Era il 1600 quando l’Ibis Eremita ha fatto la sua ultima apparizione.

Cuneo-Levaldigi, riapparizione Ibis Eremita ha fatto scalpore. L’ultima volta che si era visto volare in Europa era il 1600 e si credeva estinto. Questo esemplare è stato visto sui tetti nei pressi dell’aeroporto pochi giorni fa ed è stato recuperato dal servizio veterinario dell’Asl.

Lancillotto (così è stato soprannominato) sta bene e gode di ottima salute. Ha due anni e fa parte di un progetto austriaco di reintroduzione della specie in Europa. Il Centro Cicogne di Stramiano, a Racconigi se n’è preso cura ed è stato accolto con tanto entusiasmo.

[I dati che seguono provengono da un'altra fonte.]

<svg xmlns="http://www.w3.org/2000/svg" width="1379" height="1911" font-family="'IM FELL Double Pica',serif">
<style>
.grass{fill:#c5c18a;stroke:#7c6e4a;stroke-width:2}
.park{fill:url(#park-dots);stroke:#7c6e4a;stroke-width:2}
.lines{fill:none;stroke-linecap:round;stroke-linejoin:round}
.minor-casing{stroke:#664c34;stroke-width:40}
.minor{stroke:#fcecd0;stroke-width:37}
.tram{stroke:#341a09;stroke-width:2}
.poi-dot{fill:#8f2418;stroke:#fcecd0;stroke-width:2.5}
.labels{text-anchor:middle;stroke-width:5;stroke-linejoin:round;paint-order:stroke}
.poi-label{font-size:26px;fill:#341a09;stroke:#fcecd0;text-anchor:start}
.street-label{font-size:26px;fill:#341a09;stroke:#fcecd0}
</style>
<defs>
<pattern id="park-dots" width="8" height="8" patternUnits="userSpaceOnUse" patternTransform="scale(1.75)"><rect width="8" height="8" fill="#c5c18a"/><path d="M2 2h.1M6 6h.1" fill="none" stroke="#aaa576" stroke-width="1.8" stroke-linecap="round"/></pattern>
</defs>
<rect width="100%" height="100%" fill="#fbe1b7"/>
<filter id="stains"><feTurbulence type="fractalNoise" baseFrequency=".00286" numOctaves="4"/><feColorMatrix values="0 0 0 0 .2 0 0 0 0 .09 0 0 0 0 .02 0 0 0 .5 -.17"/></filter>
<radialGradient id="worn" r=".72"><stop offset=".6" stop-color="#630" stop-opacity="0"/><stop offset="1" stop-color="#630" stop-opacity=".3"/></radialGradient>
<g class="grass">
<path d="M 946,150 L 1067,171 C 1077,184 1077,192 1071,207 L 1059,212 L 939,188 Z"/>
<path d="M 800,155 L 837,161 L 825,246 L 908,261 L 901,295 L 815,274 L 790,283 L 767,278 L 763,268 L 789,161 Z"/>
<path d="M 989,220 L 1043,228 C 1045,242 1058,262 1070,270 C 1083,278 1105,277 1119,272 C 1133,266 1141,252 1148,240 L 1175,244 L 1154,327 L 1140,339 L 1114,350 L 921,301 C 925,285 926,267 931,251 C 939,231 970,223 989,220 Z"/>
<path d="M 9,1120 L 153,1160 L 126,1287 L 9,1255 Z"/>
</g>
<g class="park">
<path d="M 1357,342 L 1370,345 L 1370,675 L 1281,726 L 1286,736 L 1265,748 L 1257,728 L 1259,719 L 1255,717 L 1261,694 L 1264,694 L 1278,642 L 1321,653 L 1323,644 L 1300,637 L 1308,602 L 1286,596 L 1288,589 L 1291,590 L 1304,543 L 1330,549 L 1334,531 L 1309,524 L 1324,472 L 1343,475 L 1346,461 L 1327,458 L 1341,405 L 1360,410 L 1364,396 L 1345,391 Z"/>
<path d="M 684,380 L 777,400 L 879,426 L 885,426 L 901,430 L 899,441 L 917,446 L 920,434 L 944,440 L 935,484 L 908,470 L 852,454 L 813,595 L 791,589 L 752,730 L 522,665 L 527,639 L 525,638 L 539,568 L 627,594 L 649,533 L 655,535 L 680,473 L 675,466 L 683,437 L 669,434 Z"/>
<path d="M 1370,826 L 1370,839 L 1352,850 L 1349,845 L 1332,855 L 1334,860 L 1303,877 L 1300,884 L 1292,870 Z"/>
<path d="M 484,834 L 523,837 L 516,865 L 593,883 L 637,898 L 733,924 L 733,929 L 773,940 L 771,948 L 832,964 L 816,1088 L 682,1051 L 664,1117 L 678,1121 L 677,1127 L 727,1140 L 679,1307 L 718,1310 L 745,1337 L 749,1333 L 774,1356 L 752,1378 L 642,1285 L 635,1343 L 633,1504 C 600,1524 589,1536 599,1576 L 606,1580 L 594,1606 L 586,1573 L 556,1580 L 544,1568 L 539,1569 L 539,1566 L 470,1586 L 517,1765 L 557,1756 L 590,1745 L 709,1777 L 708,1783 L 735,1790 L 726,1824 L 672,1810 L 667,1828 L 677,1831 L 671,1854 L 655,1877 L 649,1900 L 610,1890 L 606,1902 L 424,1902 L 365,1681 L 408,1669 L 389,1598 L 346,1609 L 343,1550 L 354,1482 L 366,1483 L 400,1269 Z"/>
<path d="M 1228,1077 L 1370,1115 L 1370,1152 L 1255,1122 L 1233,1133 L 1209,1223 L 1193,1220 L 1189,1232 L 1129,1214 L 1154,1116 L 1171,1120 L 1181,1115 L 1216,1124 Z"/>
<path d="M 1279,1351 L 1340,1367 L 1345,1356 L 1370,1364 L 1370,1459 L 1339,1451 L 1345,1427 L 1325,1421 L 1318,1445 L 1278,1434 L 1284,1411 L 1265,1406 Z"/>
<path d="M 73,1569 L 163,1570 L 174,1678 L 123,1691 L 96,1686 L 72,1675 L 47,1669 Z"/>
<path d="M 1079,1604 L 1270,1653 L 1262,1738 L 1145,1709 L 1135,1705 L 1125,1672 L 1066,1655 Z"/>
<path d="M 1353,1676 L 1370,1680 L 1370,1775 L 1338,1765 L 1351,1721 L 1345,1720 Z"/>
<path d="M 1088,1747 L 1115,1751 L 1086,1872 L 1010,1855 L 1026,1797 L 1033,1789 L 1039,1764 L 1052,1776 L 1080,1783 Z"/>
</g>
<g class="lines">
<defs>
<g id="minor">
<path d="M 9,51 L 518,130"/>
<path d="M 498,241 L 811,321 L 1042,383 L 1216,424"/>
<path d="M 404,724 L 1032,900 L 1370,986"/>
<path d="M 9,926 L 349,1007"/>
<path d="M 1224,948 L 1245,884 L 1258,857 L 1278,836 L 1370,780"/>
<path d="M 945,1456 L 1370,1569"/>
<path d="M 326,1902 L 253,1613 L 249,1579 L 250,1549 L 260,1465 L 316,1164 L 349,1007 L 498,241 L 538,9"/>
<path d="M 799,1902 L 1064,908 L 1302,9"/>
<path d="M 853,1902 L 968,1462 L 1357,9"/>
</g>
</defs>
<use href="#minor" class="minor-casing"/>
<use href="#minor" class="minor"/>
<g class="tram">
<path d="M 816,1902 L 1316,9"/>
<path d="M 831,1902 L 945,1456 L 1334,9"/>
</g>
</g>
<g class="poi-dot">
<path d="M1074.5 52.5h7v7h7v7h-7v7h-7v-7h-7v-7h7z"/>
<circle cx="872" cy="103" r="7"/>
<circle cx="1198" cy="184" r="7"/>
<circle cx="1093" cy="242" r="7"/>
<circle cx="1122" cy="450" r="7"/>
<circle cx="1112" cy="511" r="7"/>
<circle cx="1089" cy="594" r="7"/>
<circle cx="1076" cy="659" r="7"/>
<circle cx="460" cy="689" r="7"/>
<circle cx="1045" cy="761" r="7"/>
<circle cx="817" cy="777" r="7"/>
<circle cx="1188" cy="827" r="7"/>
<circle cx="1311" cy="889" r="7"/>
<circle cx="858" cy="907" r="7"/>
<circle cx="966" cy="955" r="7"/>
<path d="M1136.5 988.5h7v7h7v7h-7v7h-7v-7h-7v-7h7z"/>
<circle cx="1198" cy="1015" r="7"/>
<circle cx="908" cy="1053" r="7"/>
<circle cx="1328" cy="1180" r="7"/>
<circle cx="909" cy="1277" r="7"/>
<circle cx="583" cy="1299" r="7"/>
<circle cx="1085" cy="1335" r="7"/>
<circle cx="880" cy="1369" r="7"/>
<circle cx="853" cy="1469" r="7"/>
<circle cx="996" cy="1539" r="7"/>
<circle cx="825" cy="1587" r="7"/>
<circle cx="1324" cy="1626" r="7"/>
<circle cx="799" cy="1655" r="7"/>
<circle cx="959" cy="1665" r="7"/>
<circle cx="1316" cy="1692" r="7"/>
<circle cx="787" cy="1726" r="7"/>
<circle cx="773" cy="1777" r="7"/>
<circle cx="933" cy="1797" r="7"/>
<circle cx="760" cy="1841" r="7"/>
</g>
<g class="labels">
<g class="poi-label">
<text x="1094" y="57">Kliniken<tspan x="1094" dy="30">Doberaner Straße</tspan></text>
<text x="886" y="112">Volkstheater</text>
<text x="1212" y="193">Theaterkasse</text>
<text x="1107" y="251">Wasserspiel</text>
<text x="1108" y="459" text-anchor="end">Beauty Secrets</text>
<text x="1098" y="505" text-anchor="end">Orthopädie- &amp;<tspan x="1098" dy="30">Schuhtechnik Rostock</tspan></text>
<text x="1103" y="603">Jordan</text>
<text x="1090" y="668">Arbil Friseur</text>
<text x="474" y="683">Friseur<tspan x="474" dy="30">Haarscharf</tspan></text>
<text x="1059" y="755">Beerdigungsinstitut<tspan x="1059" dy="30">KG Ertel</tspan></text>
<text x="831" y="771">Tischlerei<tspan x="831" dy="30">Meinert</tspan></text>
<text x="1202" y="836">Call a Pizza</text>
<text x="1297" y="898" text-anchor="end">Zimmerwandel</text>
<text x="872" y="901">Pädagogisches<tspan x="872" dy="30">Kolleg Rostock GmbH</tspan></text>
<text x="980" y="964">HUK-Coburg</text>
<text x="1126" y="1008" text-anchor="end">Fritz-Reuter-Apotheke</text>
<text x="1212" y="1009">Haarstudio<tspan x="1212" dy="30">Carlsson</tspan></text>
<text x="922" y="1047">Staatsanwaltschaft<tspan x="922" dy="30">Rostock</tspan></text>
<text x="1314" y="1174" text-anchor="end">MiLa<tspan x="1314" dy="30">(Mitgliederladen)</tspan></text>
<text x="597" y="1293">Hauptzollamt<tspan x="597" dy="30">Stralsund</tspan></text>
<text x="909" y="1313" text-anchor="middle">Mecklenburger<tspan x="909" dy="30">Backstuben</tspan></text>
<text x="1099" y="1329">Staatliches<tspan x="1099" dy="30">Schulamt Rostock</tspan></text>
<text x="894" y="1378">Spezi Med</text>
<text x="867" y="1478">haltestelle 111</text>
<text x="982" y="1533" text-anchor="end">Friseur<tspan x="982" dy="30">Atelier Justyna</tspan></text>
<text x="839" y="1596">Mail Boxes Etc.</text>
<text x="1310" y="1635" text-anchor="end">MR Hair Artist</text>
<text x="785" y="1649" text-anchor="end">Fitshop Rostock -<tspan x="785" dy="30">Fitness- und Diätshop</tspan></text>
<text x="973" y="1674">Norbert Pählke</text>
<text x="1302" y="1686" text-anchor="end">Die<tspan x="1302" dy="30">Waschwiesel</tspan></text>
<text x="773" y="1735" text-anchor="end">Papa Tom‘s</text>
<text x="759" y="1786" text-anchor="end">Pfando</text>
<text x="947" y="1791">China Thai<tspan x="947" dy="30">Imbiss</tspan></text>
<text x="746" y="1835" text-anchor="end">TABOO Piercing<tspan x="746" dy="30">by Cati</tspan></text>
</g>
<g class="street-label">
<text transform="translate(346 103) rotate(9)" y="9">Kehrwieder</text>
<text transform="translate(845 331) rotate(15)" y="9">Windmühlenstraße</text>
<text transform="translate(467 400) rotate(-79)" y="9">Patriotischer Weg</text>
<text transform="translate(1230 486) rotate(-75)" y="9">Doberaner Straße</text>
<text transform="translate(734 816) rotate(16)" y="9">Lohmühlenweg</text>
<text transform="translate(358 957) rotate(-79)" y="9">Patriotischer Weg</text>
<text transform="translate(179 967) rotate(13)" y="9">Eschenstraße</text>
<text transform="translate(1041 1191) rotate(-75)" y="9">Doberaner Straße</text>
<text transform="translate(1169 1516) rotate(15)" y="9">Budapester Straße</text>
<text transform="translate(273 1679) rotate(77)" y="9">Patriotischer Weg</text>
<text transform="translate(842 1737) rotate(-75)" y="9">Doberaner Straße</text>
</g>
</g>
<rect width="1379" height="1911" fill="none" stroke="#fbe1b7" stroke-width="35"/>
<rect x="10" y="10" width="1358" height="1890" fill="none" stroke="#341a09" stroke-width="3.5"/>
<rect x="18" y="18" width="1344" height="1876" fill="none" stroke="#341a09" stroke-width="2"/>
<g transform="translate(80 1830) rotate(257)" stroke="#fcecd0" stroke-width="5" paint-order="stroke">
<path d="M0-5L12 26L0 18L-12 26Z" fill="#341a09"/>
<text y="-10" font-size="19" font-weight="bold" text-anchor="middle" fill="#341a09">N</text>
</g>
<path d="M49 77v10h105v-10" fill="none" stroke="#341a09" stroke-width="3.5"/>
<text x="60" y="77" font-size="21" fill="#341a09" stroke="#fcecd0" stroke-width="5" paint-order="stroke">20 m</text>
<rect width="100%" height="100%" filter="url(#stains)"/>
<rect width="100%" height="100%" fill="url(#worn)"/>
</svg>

Come detto poche righe, secondo gli studiosi, questa specie risultava estinta dall’Europa addirittura dal 1600, mentre nel resto del mondo resta una delle più rare di volatili.

Vi starete chiedendo come abbia fatto Lancillotto ad arrivare fin qui… Semplicemente ha perso la rotta. Ogni anno uno stormo di Ibis viene “guidato” da un parapendio a motore, lungo le rotte delle migrazioni dal nord al sud dell’Europa. Perché? La ragione di questi voli guidati è che questi uccelli possano tornare a ripopolare i cieli europei e migrare in libertà. Lancillotto, però, si è perso. Ha volato in direzione di Cuneo atterrando nei pressi dell’aeroporto Levaldigi. Dopo averlo curato e sfamato, è stato restituito agli austriaci che lo hanno reintrodotto nello stormo.